§ **WORK INSTRUCTIONS**
Transcribe exactly, please, the lines from the one containing "d um KI und Soziale Arbeit & Beratung" through the end of the records below, and leave out the pictures.

(MATERIAL FOR THE TASK begins)

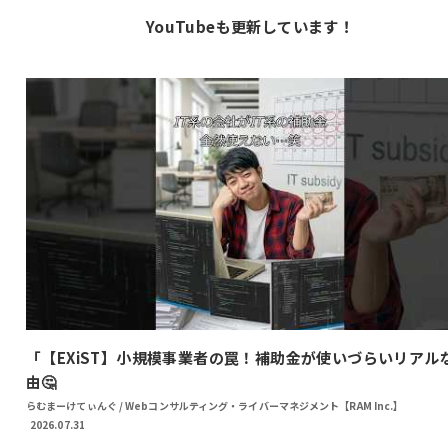
YouTubeも更新しています！
「【EXiST】小規模事業者の罠！補助金が使いづらいリアル
由🤔
らむまーけてぃんぐ / Webコンサルティング・ライバーマネジメント【RAM Inc.】
2026.07.31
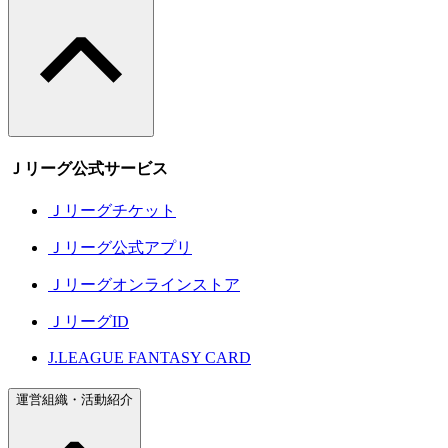
Ｊリーグ公式サービス
Ｊリーグチケット
Ｊリーグ公式アプリ
Ｊリーグオンラインストア
ＪリーグID
J.LEAGUE FANTASY CARD
運営組織・活動紹介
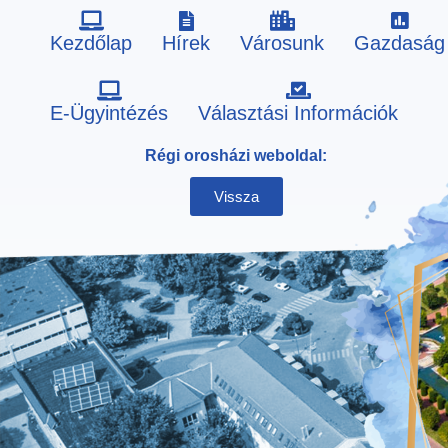
Kezdőlap
Hírek
Városunk
Gazdaság
Skip
E-Ügyintézés
Választási Információk
to
Régi orosházi weboldal:
content
Vissza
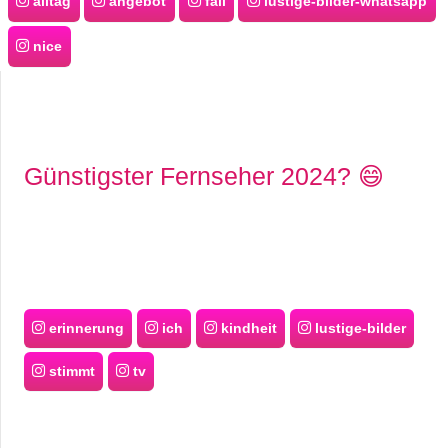
alltag
angebot
fail
lustige-bilder-whatsapp
nice
Günstigster Fernseher 2024? 😄
erinnerung
ich
kindheit
lustige-bilder
stimmt
tv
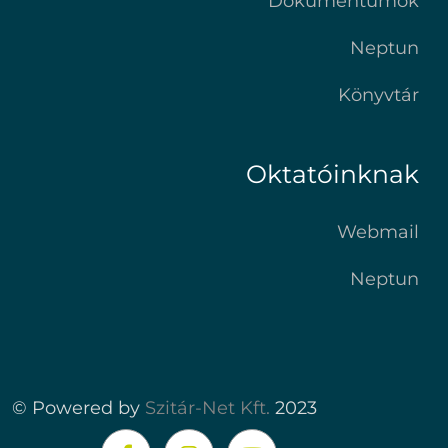
Dokumentumok
Neptun
Könyvtár
Oktatóinknak
Webmail
Neptun
© Powered by
Szitár-Net Kft.
2023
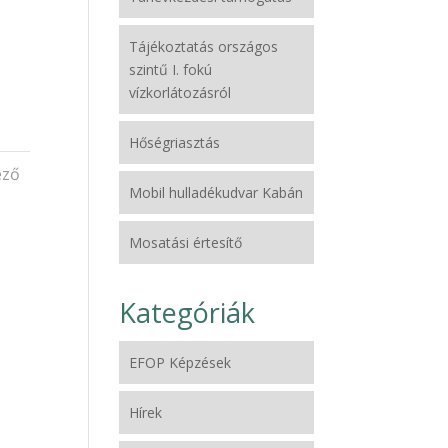
Tájékoztatás országos
szintű I. fokú
vízkorlátozásról
Hőségriasztás
ező
Mobil hulladékudvar Kabán
Mosatási értesítő
Kategóriák
EFOP Képzések
Hírek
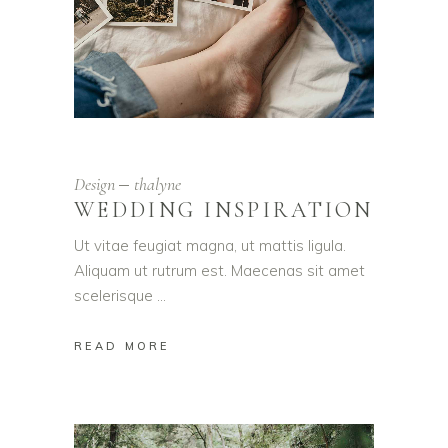
Design
thalyne
WEDDING INSPIRATION
Ut vitae feugiat magna, ut mattis ligula.
Aliquam ut rutrum est. Maecenas sit amet
scelerisque
READ MORE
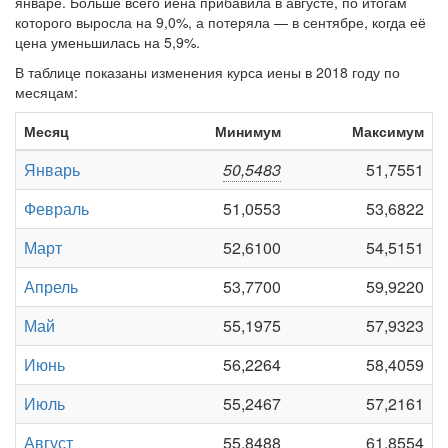
январе. Больше всего иена прибавила в августе, по итогам
которого выросла на 9,0%, а потеряла — в сентябре, когда её
цена уменьшилась на 5,9%.
В таблице показаны изменения курса иены в 2018 году по
месяцам:
Месяц
Минимум
Максимум
Январь
50,5483
51,7551
Февраль
51,0553
53,6822
Март
52,6100
54,5151
Апрель
53,7700
59,9220
Май
55,1975
57,9323
Июнь
56,2264
58,4059
Июль
55,2467
57,2161
Август
55,8488
61,8554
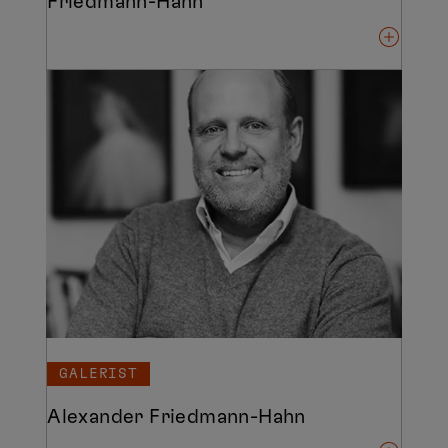
Friedmann-Hahn
GALERIST
Alexander Friedmann-Hahn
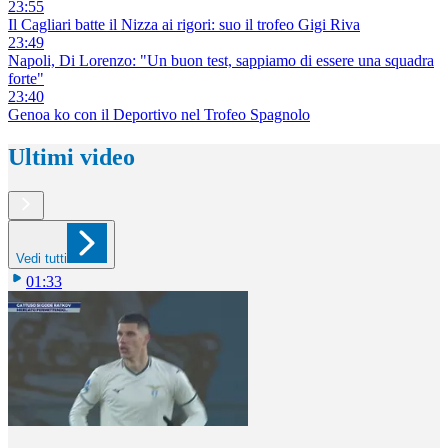
23:55
Il Cagliari batte il Nizza ai rigori: suo il trofeo Gigi Riva
23:49
Napoli, Di Lorenzo: "Un buon test, sappiamo di essere una squadra
forte"
23:40
Genoa ko con il Deportivo nel Trofeo Spagnolo
Ultimi video
Vedi tutti
01:33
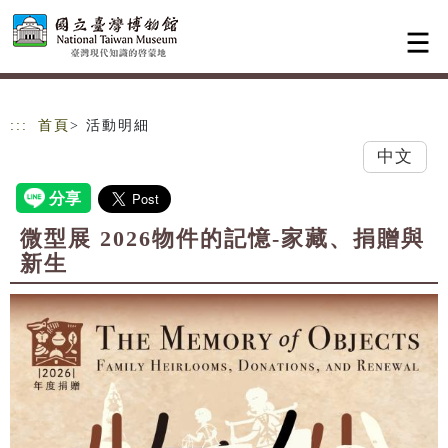
跳到主要內容
網站導覽
:::
首頁
> 活動明細
中文
微型展 2026物件的記憶-家藏、捐贈與
新生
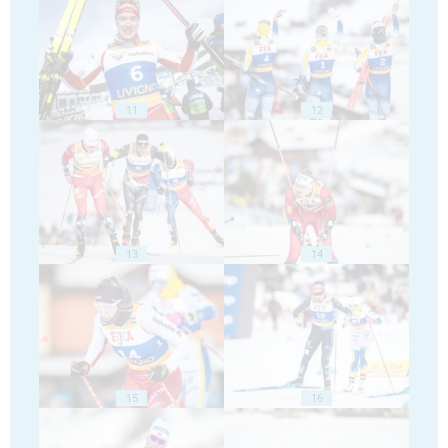
11
12
13
14
15
16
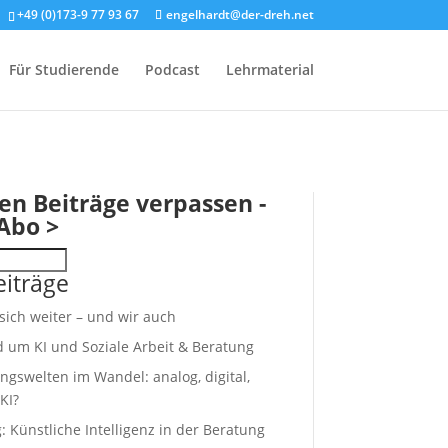
+49 (0)173-9 77 93 67
engelhardt@der-dreh.net
Für Studierende
Podcast
Lehrmaterial
en Beiträge verpassen -
Abo >
iträge
 sich weiter – und wir auch
d um KI und Soziale Arbeit & Beratung
ngswelten im Wandel: analog, digital,
KI?
 Künstliche Intelligenz in der Beratung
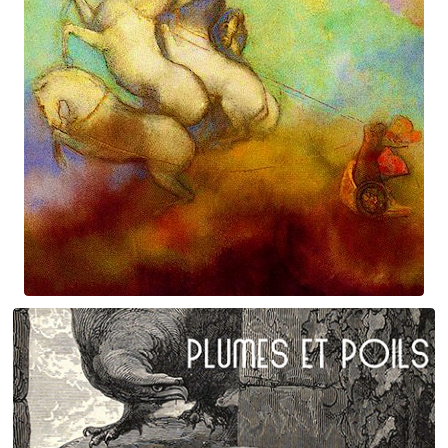
Prométhée
Suite électro-acoustique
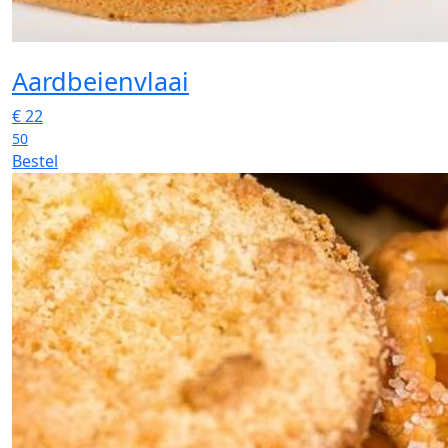
Aardbeienvlaai
€
22
50
Bestel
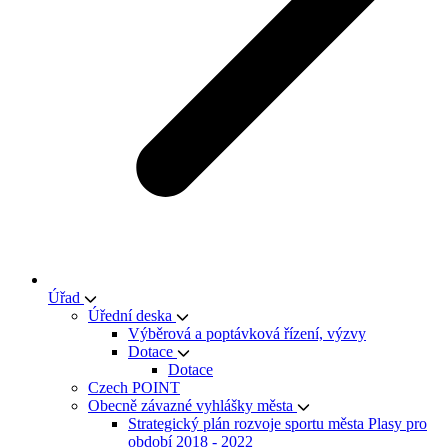
Úřad
Úřední deska
Výběrová a poptávková řízení, výzvy
Dotace
Dotace
Czech POINT
Obecně závazné vyhlášky města
Strategický plán rozvoje sportu města Plasy pro
období 2018 - 2022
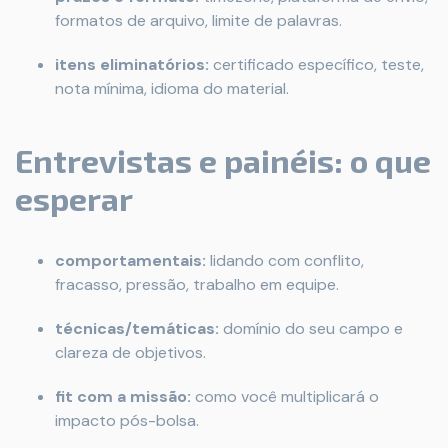
formatos de arquivo, limite de palavras.
itens eliminatórios:
certificado específico, teste,
nota mínima, idioma do material.
Entrevistas e painéis: o que
esperar
comportamentais:
lidando com conflito,
fracasso, pressão, trabalho em equipe.
técnicas/temáticas:
domínio do seu campo e
clareza de objetivos.
fit com a missão:
como você multiplicará o
impacto pós-bolsa.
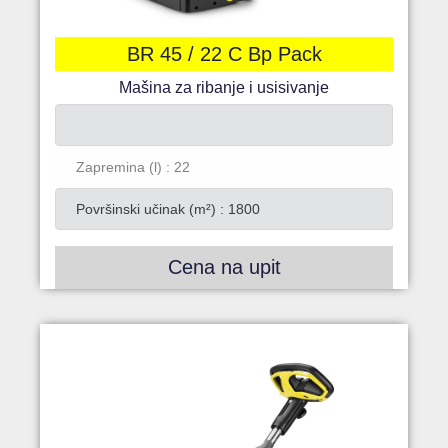
BR 45 / 22 C Bp Pack
Mašina za ribanje i usisivanje
Zapremina (l) : 22
Površinski učinak (m²) : 1800
Cena na upit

(MATERIAL FOR THE TASK ends)

§ **TASK RESPONSE**
d um KI und Soziale Arbeit & Beratung
ngswelten im Wandel: analog, digital,
KI?
 Künstliche Intelligenz in der Beratung
Prométhée
Suite électro-acoustique
Aardbeienvlaai
€
22
50
Bestel
Úřad
Úřední deska
Výběrová a poptávková řízení, výzvy
Dotace
Dotace
Czech POINT
Obecně závazné vyhlášky města
Strategický plán rozvoje sportu města Plasy pro
období 2018 - 2022
formatos de arquivo, limite de palavras.
itens eliminatórios:
certificado específico, teste,
nota mínima, idioma do material.
Entrevistas e painéis: o que
esperar
comportamentais:
lidando com conflito,
fracasso, pressão, trabalho em equipe.
técnicas/temáticas:
domínio do seu campo e
clareza de objetivos.
fit com a missão:
como você multiplicará o
impacto pós-bolsa.
BR 45 / 22 C Bp Pack
Mašina za ribanje i usisivanje
Zapremina (l) : 22
Površinski učinak (m²) : 1800
Cena na upit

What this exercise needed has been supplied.